[Stored dataset items]
::::::::::
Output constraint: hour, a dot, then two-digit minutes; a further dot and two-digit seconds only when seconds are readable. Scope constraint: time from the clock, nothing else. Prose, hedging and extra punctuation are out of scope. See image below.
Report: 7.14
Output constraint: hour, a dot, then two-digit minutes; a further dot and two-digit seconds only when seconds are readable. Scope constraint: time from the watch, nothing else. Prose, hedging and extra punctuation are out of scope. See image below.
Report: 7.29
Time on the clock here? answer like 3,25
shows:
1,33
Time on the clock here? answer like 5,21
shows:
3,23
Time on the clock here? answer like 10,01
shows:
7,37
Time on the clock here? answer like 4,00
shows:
::::::::::
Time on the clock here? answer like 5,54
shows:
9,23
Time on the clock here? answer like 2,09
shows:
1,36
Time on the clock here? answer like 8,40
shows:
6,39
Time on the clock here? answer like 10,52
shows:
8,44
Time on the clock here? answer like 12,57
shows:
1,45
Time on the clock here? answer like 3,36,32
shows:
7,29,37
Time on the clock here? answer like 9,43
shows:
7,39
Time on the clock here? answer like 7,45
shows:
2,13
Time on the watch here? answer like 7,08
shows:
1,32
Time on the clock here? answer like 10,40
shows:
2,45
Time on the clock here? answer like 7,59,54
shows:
::::::::::
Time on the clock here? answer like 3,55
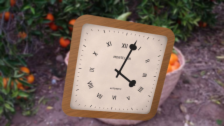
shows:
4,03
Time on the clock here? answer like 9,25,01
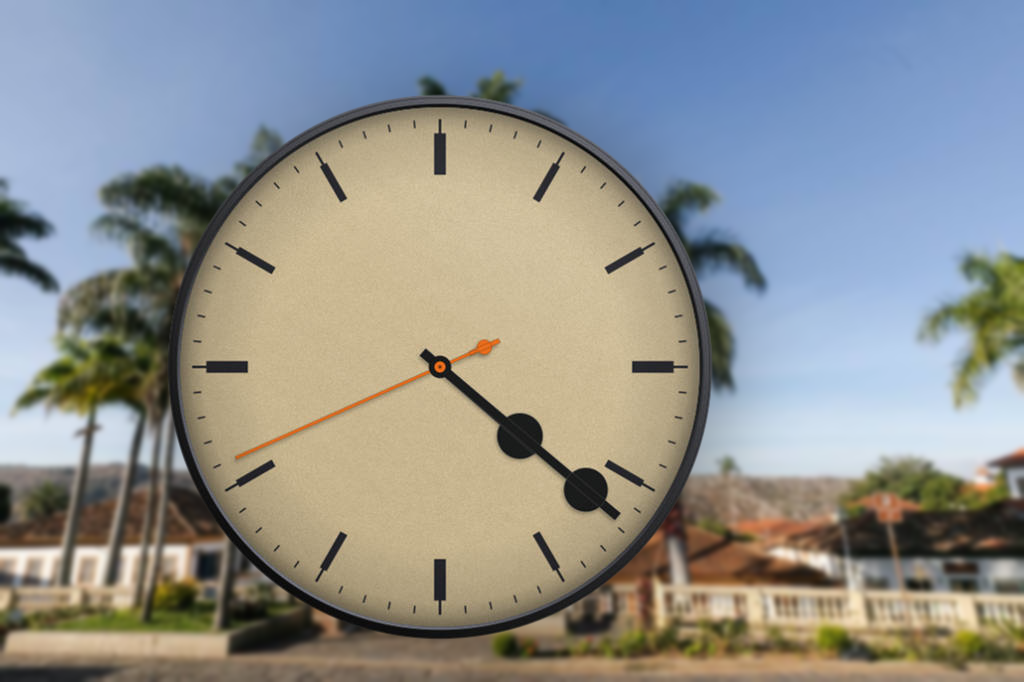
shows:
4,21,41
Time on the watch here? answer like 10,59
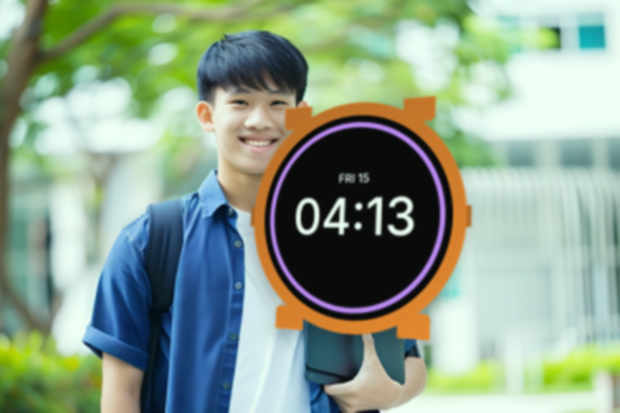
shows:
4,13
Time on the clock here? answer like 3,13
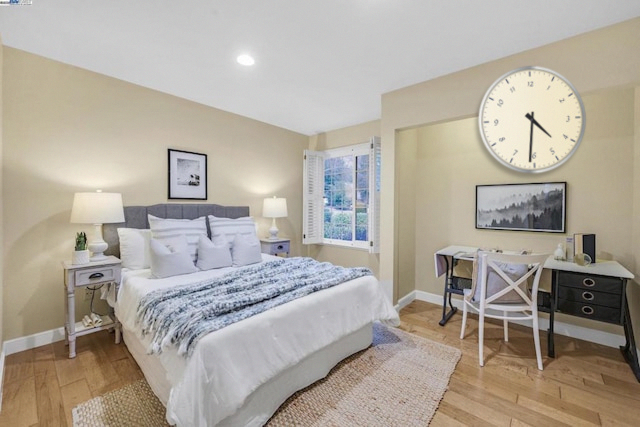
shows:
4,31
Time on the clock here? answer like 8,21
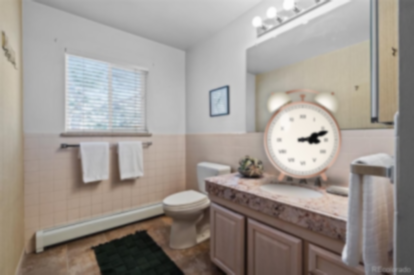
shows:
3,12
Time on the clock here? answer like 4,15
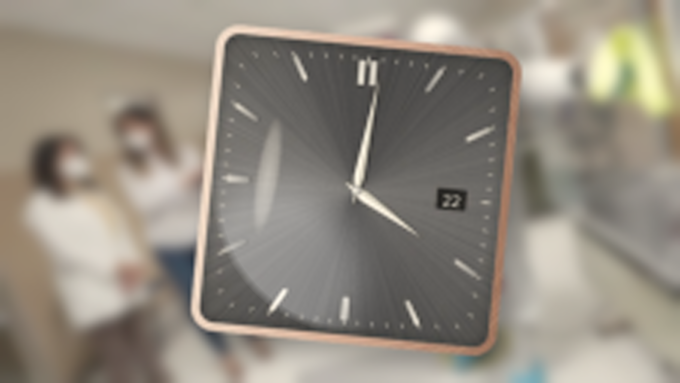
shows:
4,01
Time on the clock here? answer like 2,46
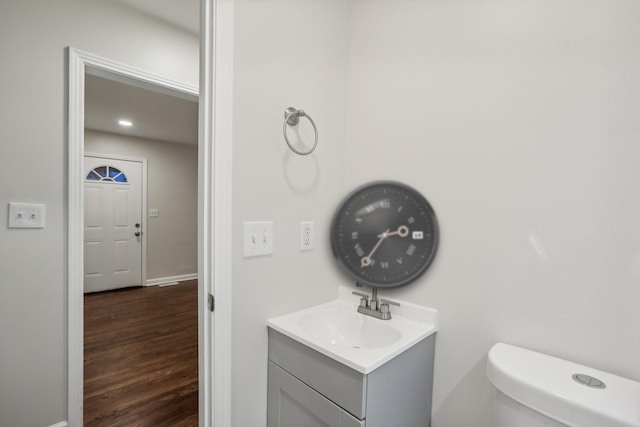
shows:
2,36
::::::::::
■ **Written task**:
Find each line in the records that contains the word "from" and copy it out. Treat uppercase and lowercase as different.

■ **Result for this exercise**:
Output constraint: hour, a dot, then two-digit minutes; a further dot and two-digit seconds only when seconds are readable. Scope constraint: time from the clock, nothing else. Prose, hedging and extra punctuation are out of scope. See image below.
Output constraint: hour, a dot, then two-digit minutes; a further dot and two-digit seconds only when seconds are readable. Scope constraint: time from the watch, nothing else. Prose, hedging and extra punctuation are out of scope. See image below.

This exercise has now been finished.